#### [MATERIAL PROVIDED]
◇ ◇ ◇ ◇ ◇ ◇ ◇
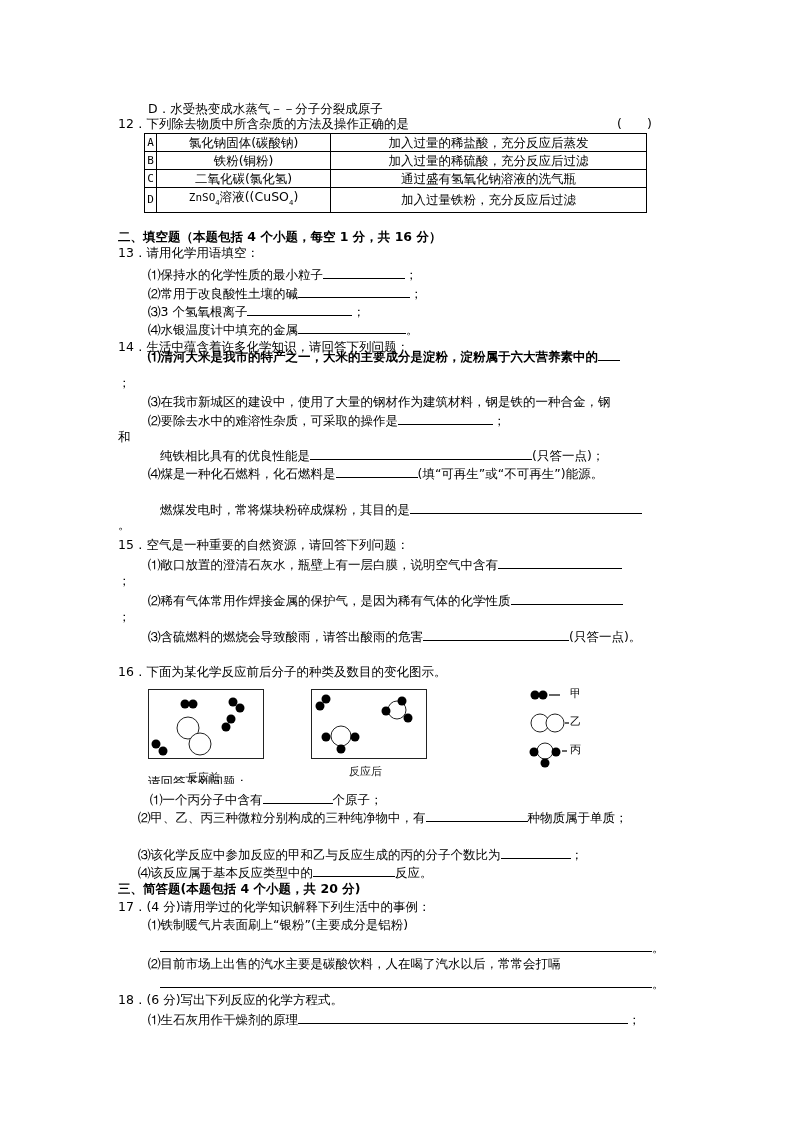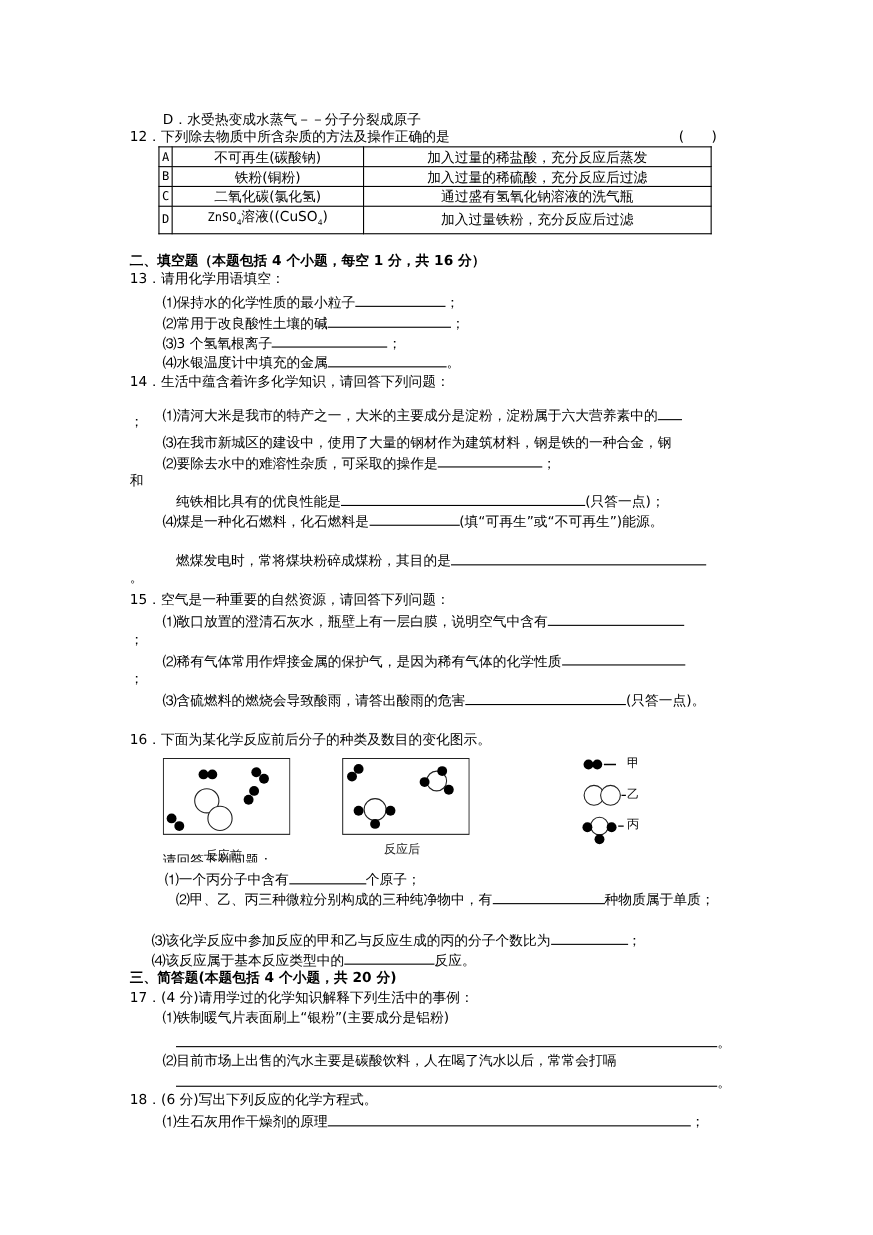--- a/index.html
+++ b/index.html
@@ -29,21 +29,21 @@
 
 <div class="ln" style="left:148px;top:101px;">D．水受热变成水蒸气－－分子分裂成原子</div>
 
 <div class="ln" style="left:118px;top:116px;">12．下列除去物质中所含杂质的方法及操作正确的是</div>
 <div class="ln" style="left:617px;top:116px;">(　　)</div>
 
 <table class="opt">
   <tbody>
   <tr>
     <td class="mono">A</td>
-    <td>不可再生(碳酸钠)</td>
+    <td>氯化钠固体(碳酸钠)</td>
     <td>加入过量的稀盐酸，充分反应后蒸发</td>
   </tr>
   <tr>
     <td class="mono">B</td>
     <td>铁粉(铜粉)</td>
     <td>加入过量的稀硫酸，充分反应后过滤</td>
   </tr>
   <tr>
     <td class="mono">C</td>
     <td>二氧化碳(氯化氢)</td>
@@ -59,21 +59,21 @@
 
 <div class="ln bold" style="left:118px;top:229px;">二、填空题（本题包括 4 个小题，每空 1 分，共 16 分）</div>
 
 <div class="ln" style="left:118px;top:245px;">13．请用化学用语填空：</div>
 <div class="ln" style="left:148px;top:265px;"><span>⑴保持水的化学性质的最小粒子</span><span class="blank" style="width:82px;"></span><span>；</span></div>
 <div class="ln" style="left:148px;top:284px;"><span>⑵常用于改良酸性土壤的碱</span><span class="blank" style="width:112px;"></span><span>；</span></div>
 <div class="ln" style="left:148px;top:302px;"><span>⑶3 个氢氧根离子</span><span class="blank" style="width:105px;"></span><span>；</span></div>
 <div class="ln" style="left:148px;top:320px;"><span>⑷水银温度计中填充的金属</span><span class="blank" style="width:108px;"></span><span>。</span></div>
 
 <div class="ln" style="left:118px;top:339px;">14．生活中蕴含着许多化学知识，请回答下列问题：</div>
-<div class="ln" style="left:148px;top:368px;"><span>⑴清河大米是我市的特产之一，大米的主要成分是淀粉，淀粉属于六大营养素中的</span><span class="blank" style="width:22px;"></span></div>
+<div class="ln" style="left:148px;top:347px;font-weight:bold;"><span>⑴清河大米是我市的特产之一，大米的主要成分是淀粉，淀粉属于六大营养素中的</span><span class="blank" style="width:22px;"></span></div>
 <div class="ln" style="left:118px;top:375px;">；</div>
 <div class="ln" style="left:148px;top:411px;"><span>⑵要除去水中的难溶性杂质，可采取的操作是</span><span class="blank" style="width:95px;"></span><span>；</span></div>
 <div class="ln" style="left:148px;top:394px;">⑶在我市新城区的建设中，使用了大量的钢材作为建筑材料，钢是铁的一种合金，钢</div>
 <div class="ln" style="left:118px;top:429px;">和</div>
 <div class="ln" style="left:160px;top:446px;"><span>纯铁相比具有的优良性能是</span><span class="blank" style="width:222px;"></span><span>(只答一点)；</span></div>
 <div class="ln" style="left:148px;top:464px;"><span>⑷煤是一种化石燃料，化石燃料是</span><span class="blank" style="width:82px;"></span><span>(填“可再生”或“不可再生”)能源。</span></div>
 <div class="ln" style="left:160px;top:500px;"><span>燃煤发电时，常将煤块粉碎成煤粉，其目的是</span><span class="blank" style="width:232px;"></span></div>
 <div class="ln" style="left:118px;top:517px;">。</div>
 
 <div class="ln" style="left:118px;top:537px;">15．空气是一种重要的自然资源，请回答下列问题：</div>
@@ -150,21 +150,21 @@
     </g>
   <line x1="34" y1="63" x2="39" y2="63" stroke="#000" stroke-width="1.2"></line>
 </svg>
 <div class="ln" style="left:570px;top:686px;font-size:11px;">甲</div>
 <div class="ln" style="left:570px;top:714px;font-size:11px;">乙</div>
 <div class="ln" style="left:570px;top:742px;font-size:11px;">丙</div>
 
 <div class="ln" style="left:148px;top:776px;height:8px;overflow:hidden;line-height:12px;">请回答下列问题：</div>
 
 <div class="ln" style="left:138px;top:790px;margin-left:12px;"><span>⑴一个丙分子中含有</span><span class="blank" style="width:70px;"></span><span>个原子；</span></div>
-<div class="ln" style="left:144px;top:808px;padding-left:16px;"><span>⑵甲、乙、丙三种微粒分别构成的三种纯净物中，有</span><span class="blank" style="width:102px;"></span><span>种物质属于单质；</span></div>
+<div class="ln" style="left:122px;top:808px;padding-left:16px;"><span>⑵甲、乙、丙三种微粒分别构成的三种纯净物中，有</span><span class="blank" style="width:102px;"></span><span>种物质属于单质；</span></div>
 <div class="ln" style="left:138px;top:845px;"><span>⑶该化学反应中参加反应的甲和乙与反应生成的丙的分子个数比为</span><span class="blank" style="width:70px;"></span><span>；</span></div>
 <div class="ln" style="left:138px;top:863px;"><span>⑷该反应属于基本反应类型中的</span><span class="blank" style="width:82px;"></span><span>反应。</span></div>
 
 <div class="ln bold" style="left:118px;top:881px;">三、简答题(本题包括 4 个小题，共 20 分)</div>
 
 <div class="ln" style="left:118px;top:899px;">17．(4 分)请用学过的化学知识解释下列生活中的事例：</div>
 <div class="ln" style="left:148px;top:917px;">⑴铁制暖气片表面刷上“银粉”(主要成分是铝粉)</div>
 <div class="ln" style="left:160px;top:938px;"><span class="blank" style="width:492px;"></span><span>。</span></div>
 <div class="ln" style="left:148px;top:956px;">⑵目前市场上出售的汽水主要是碳酸饮料，人在喝了汽水以后，常常会打嗝</div>
 <div class="ln" style="left:160px;top:974px;"><span class="blank" style="width:492px;"></span><span>。</span></div>

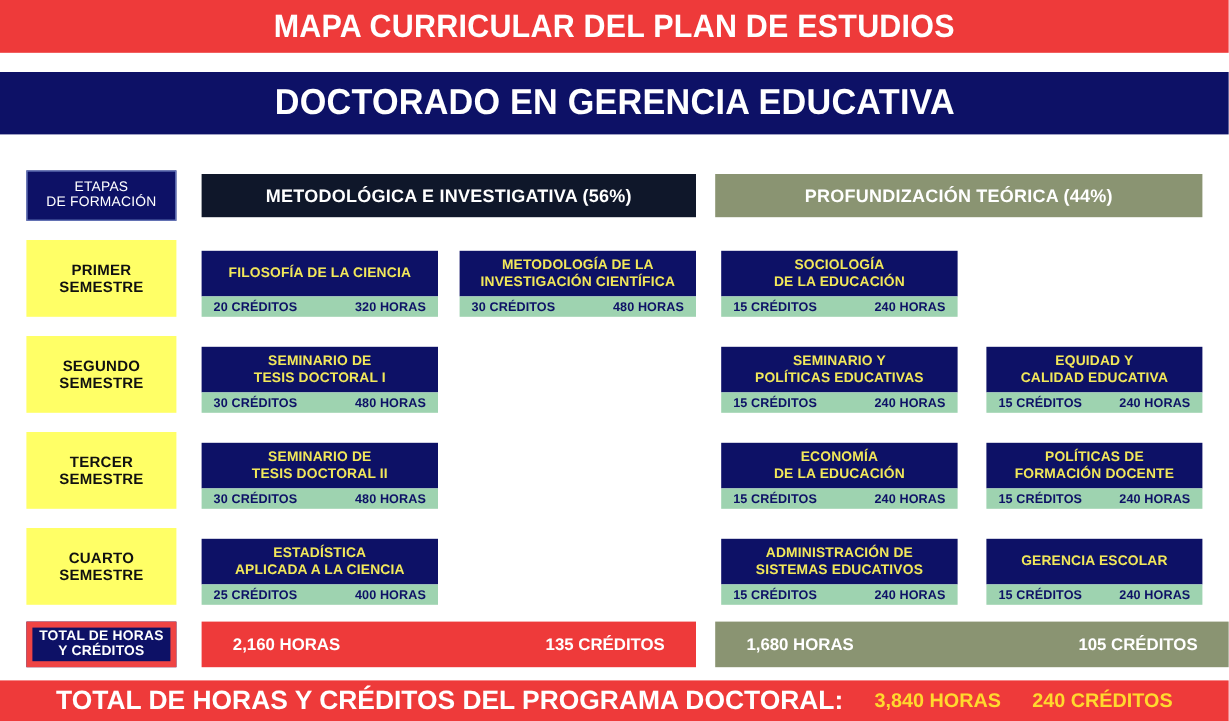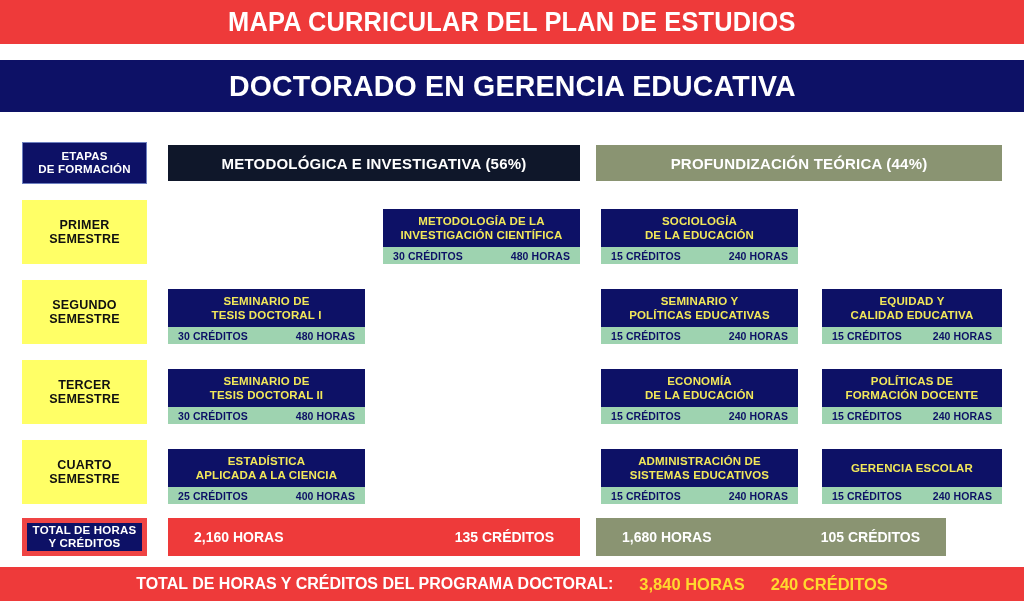--- a/index.html
+++ b/index.html
@@ -44,21 +44,21 @@
   .row { position: absolute; left: 0; width: 1024px; }
 
   
   .label-cell {
     position: absolute; left: 22px; width: 125px;
     display: flex; align-items: center; justify-content: center;
     text-align: center; line-height: 1.15;
   }
   .label-etapas {
     background: #0d1166; color: #ffffff;
-    font-size: 11.5px; font-weight: bold; letter-spacing: .2px;
+    font-size: 11.5px; font-weight: normal; letter-spacing: .2px;
     border: 1px solid #6d7fc0;
   }
   .label-sem {
     background: #ffff66; color: #101010;
     font-size: 12.5px; font-weight: bold; letter-spacing: .2px;
   }
   .label-total {
     background: #0d1166; color: #ffffff;
     font-size: 11.5px; font-weight: bold; letter-spacing: .2px;
     border: 5px solid #ef4444;
@@ -99,21 +99,21 @@
     display: flex; align-items: center; justify-content: space-between;
     padding: 0 10px;
   }
 
   
   .footer {
     position: absolute; left: 0; top: 567px; width: 1024px; height: 34px;
     background: #ee3a3a;
     display: flex; align-items: center; justify-content: center;
   }
-  .footer .lbl { color: #ffffff; font-size: 16px; font-weight: bold; white-space: nowrap; }
+  .footer .lbl { color: #ffffff; font-size: 22px; font-weight: bold; white-space: nowrap; }
   .footer .hrs, .footer .cds {
     color: #ffd92e; font-size: 16.5px; font-weight: bold; white-space: nowrap;
   }
   .footer .hrs { margin-left: 26px; }
   .footer .cds { margin-left: 26px; }
 </style>
 </head>
 <body>
 
 <div class="page">
@@ -144,20 +144,31 @@
     </div>
 
     <div class="row" style="top:88px;height:66px;">
       <div class="label-cell label-sem" style="top:0;height:64px;">
         <span>
           <span>PRIMER</span><br>
           <span>SEMESTRE</span>
         </span>
       </div>
 
+      <div class="card" style="left:168px;top:9px;width:197px;">
+        <div class="name">
+          <span>
+            <span>FILOSOFÍA DE LA CIENCIA</span>
+          </span>
+        </div>
+        <div class="strip">
+          <span>20 CRÉDITOS</span>
+          <span>320 HORAS</span>
+        </div>
+      </div>
 
       <div class="card" style="left:383px;top:9px;width:197px;">
         <div class="name">
           <span>
             <span>METODOLOGÍA DE LA</span><br>
             <span>INVESTIGACIÓN CIENTÍFICA</span>
           </span>
         </div>
         <div class="strip">
           <span>30 CRÉDITOS</span>
@@ -328,21 +339,21 @@
           <span>TOTAL DE HORAS</span><br>
           <span>Y CRÉDITOS</span>
         </span>
       </div>
 
       <div class="totbar totbar-red" style="left:168px;top:2px;width:412px;height:38px;">
         <span class="n">2,160  HORAS</span>
         <span class="n">135 CRÉDITOS</span>
       </div>
 
-      <div class="totbar totbar-olive" style="left:596px;top:2px;width:350px;height:38px;">
+      <div class="totbar totbar-olive" style="left:596px;top:2px;width:428px;height:38px;">
         <span class="n">1,680  HORAS</span>
         <span class="n">105 CRÉDITOS</span>
       </div>
     </div>
 
   </div>
 
   <div class="footer">
     <span class="lbl">TOTAL DE HORAS Y CRÉDITOS DEL PROGRAMA DOCTORAL:</span>
     <span class="hrs">3,840 HORAS</span>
◇ ◇ ◇ ◇ ◇ ◇ ◇
#### [EXERCISE]
From the records above, pick out and copy each line holding the word "align".

#### [RESULT OF THIS TASK]
     display: flex; align-items: center; justify-content: center;
     text-align: center; line-height: 1.15;
     display: flex; align-items: center; justify-content: space-between;
     display: flex; align-items: center; justify-content: center;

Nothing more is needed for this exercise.